### Dataset content
========================================================================

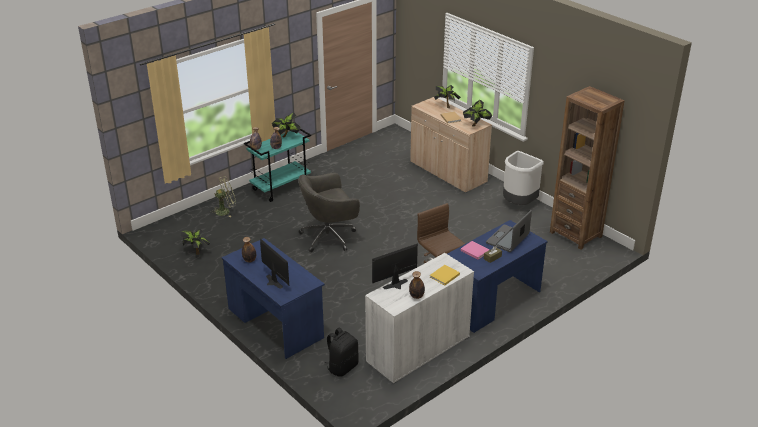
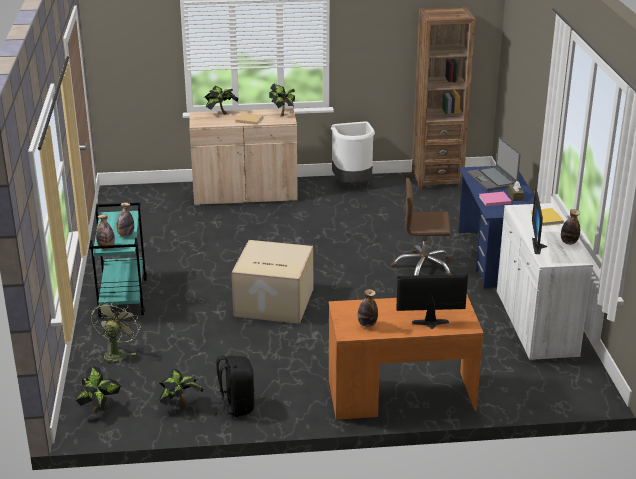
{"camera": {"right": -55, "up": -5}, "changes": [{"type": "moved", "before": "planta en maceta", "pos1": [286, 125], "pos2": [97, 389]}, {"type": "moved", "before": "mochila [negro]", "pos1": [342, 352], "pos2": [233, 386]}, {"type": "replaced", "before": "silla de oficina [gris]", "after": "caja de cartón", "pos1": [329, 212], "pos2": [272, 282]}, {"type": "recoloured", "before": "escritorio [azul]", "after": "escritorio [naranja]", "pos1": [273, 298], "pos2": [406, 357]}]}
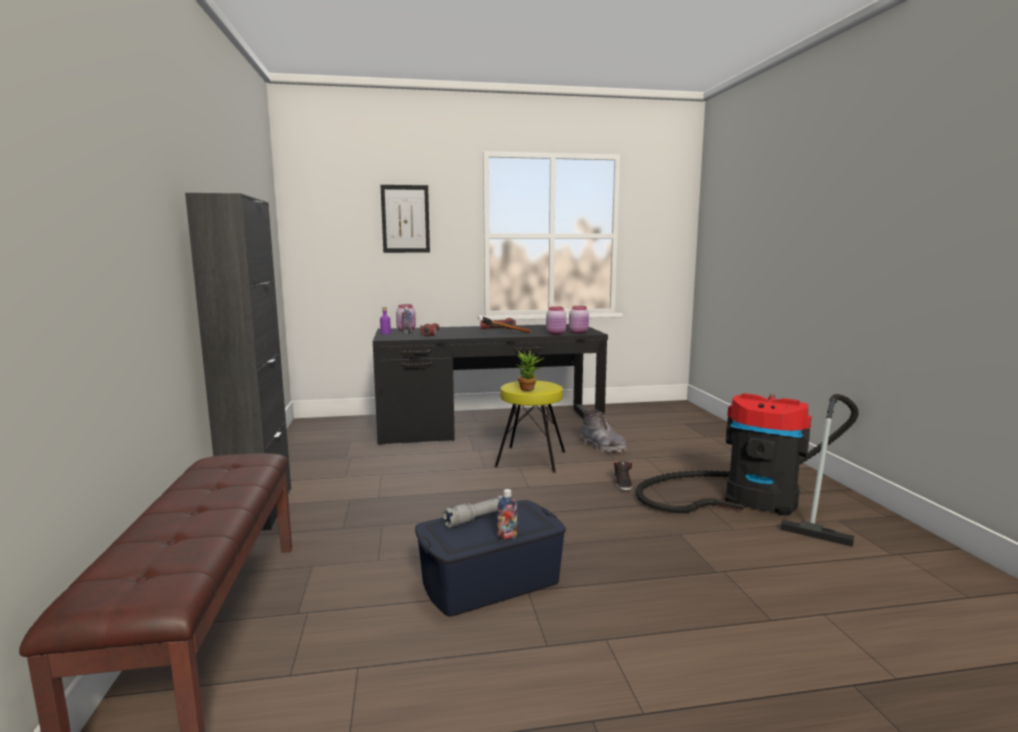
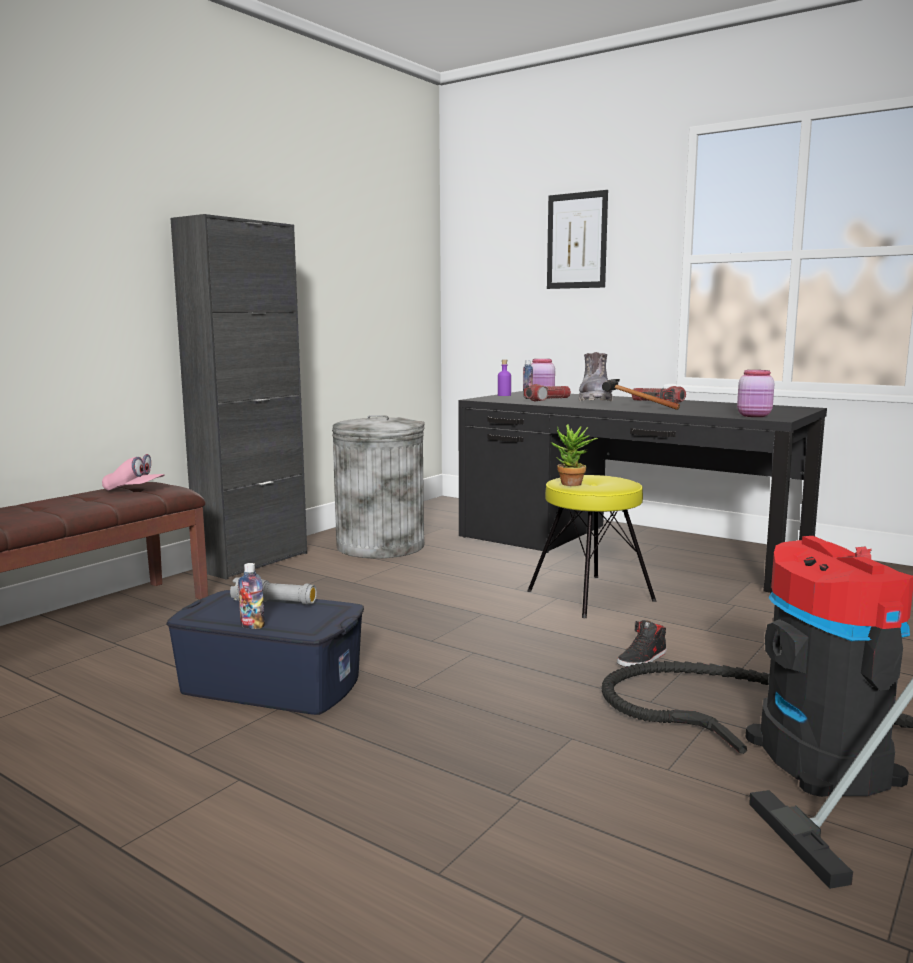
{"camera": {"right": 45, "up": 0}, "changes": [{"type": "removed", "before": "tarro [rosa]", "pos1": [556, 320]}, {"type": "added", "after": "gorra [rosa]", "pos2": [133, 472]}, {"type": "added", "after": "papelera [gris]", "pos2": [378, 486]}, {"type": "moved", "before": "bota [gris]", "pos1": [603, 431], "pos2": [596, 376]}]}
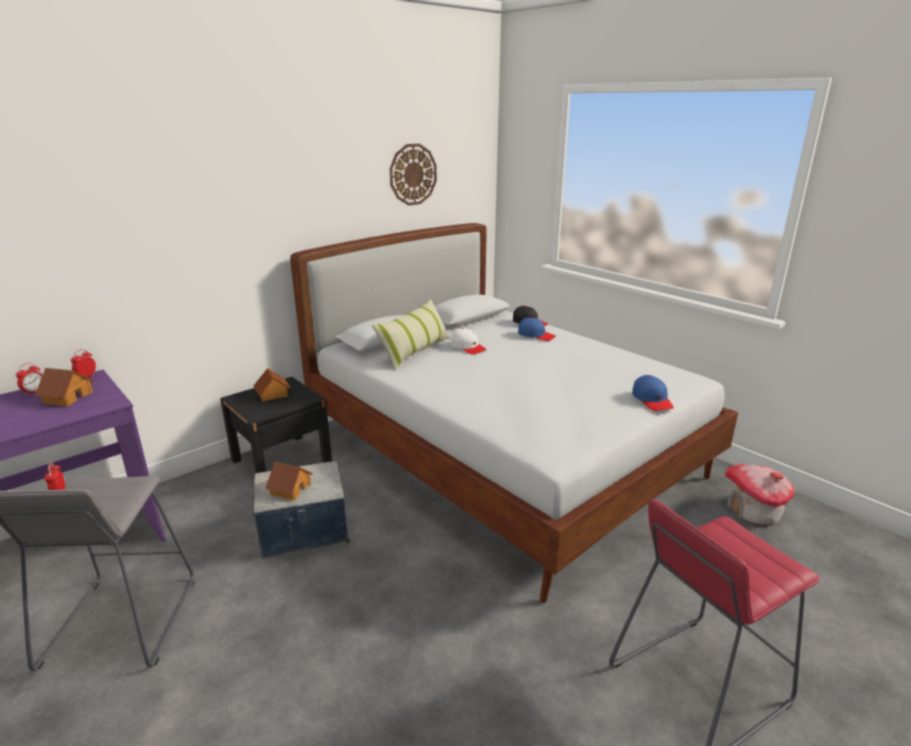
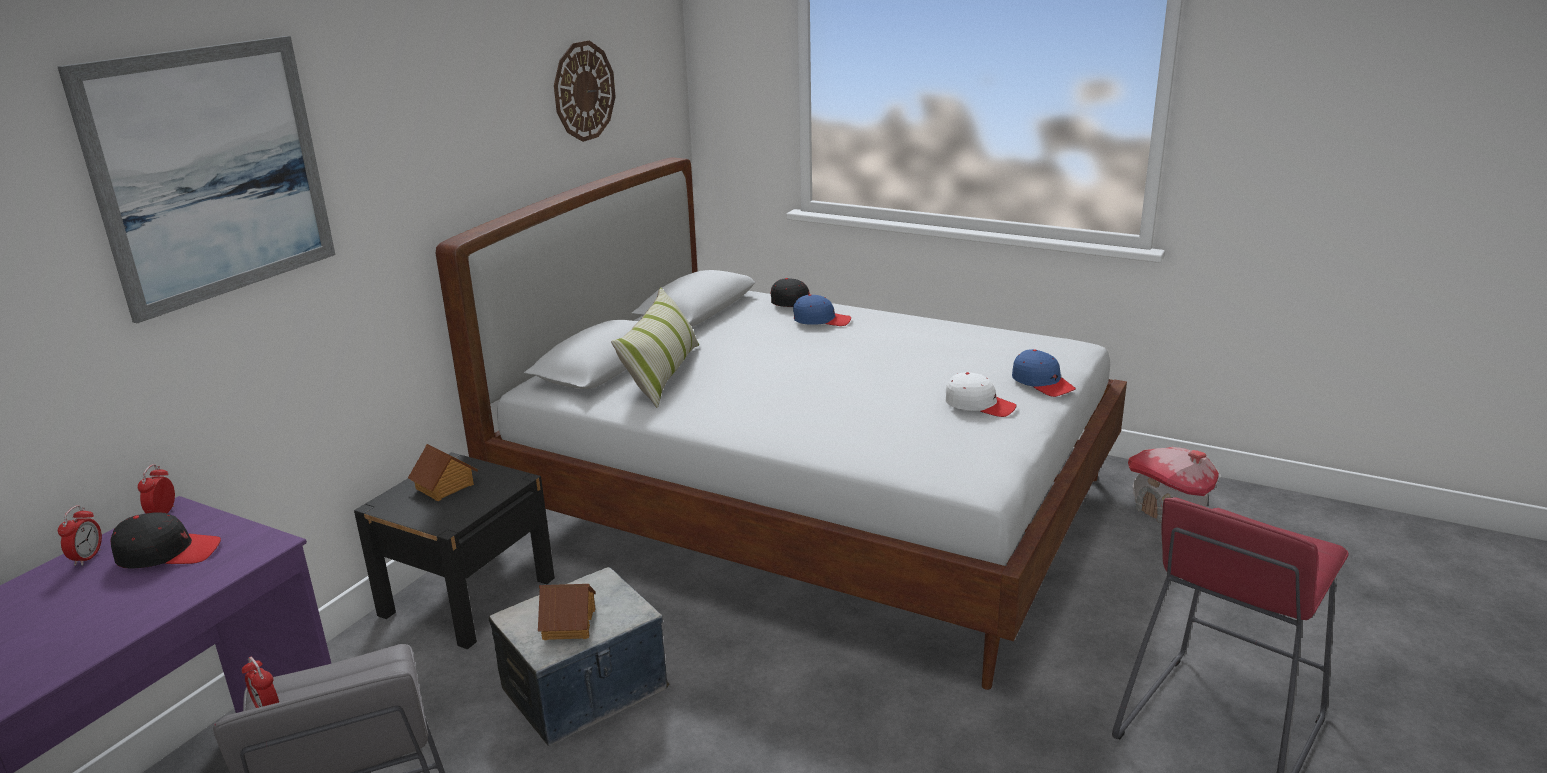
{"camera": {"right": -20, "up": 0}, "changes": [{"type": "added", "after": "cuadro", "pos2": [196, 179]}, {"type": "moved", "before": "gorra [blanco]", "pos1": [468, 341], "pos2": [981, 394]}, {"type": "replaced", "before": "casita", "after": "gorra [negro]", "pos1": [64, 387], "pos2": [165, 540]}]}
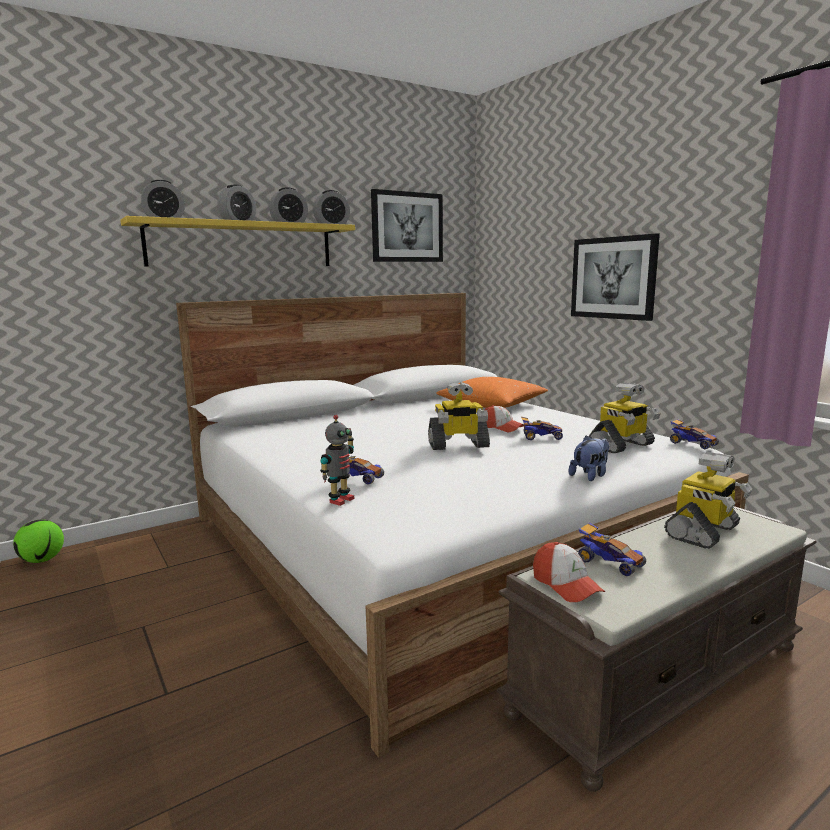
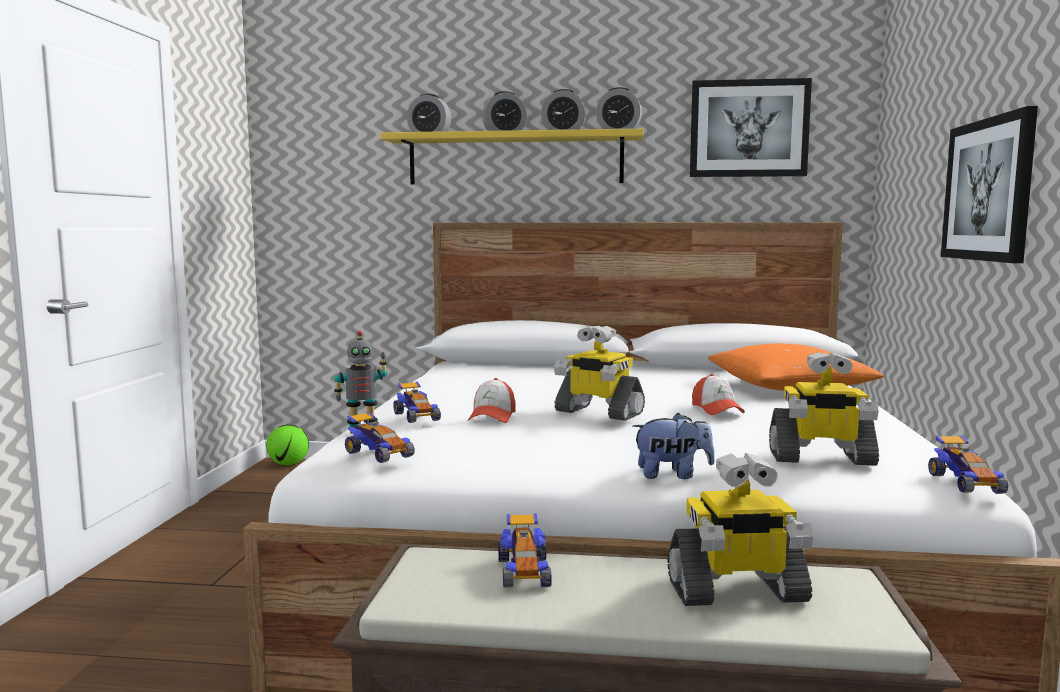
{"camera": {"right": 40, "up": -5}, "changes": [{"type": "moved", "before": "coche de juguete", "pos1": [542, 428], "pos2": [380, 437]}, {"type": "moved", "before": "gorra", "pos1": [569, 572], "pos2": [492, 400]}]}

========================================================================

### About this exercise
Leave the pictures out. Otherwise, output the listing above exactly.

### Response to the exercise
{"camera": {"right": -55, "up": -5}, "changes": [{"type": "moved", "before": "planta en maceta", "pos1": [286, 125], "pos2": [97, 389]}, {"type": "moved", "before": "mochila [negro]", "pos1": [342, 352], "pos2": [233, 386]}, {"type": "replaced", "before": "silla de oficina [gris]", "after": "caja de cartón", "pos1": [329, 212], "pos2": [272, 282]}, {"type": "recoloured", "before": "escritorio [azul]", "after": "escritorio [naranja]", "pos1": [273, 298], "pos2": [406, 357]}]}
{"camera": {"right": 45, "up": 0}, "changes": [{"type": "removed", "before": "tarro [rosa]", "pos1": [556, 320]}, {"type": "added", "after": "gorra [rosa]", "pos2": [133, 472]}, {"type": "added", "after": "papelera [gris]", "pos2": [378, 486]}, {"type": "moved", "before": "bota [gris]", "pos1": [603, 431], "pos2": [596, 376]}]}
{"camera": {"right": -20, "up": 0}, "changes": [{"type": "added", "after": "cuadro", "pos2": [196, 179]}, {"type": "moved", "before": "gorra [blanco]", "pos1": [468, 341], "pos2": [981, 394]}, {"type": "replaced", "before": "casita", "after": "gorra [negro]", "pos1": [64, 387], "pos2": [165, 540]}]}
{"camera": {"right": 40, "up": -5}, "changes": [{"type": "moved", "before": "coche de juguete", "pos1": [542, 428], "pos2": [380, 437]}, {"type": "moved", "before": "gorra", "pos1": [569, 572], "pos2": [492, 400]}]}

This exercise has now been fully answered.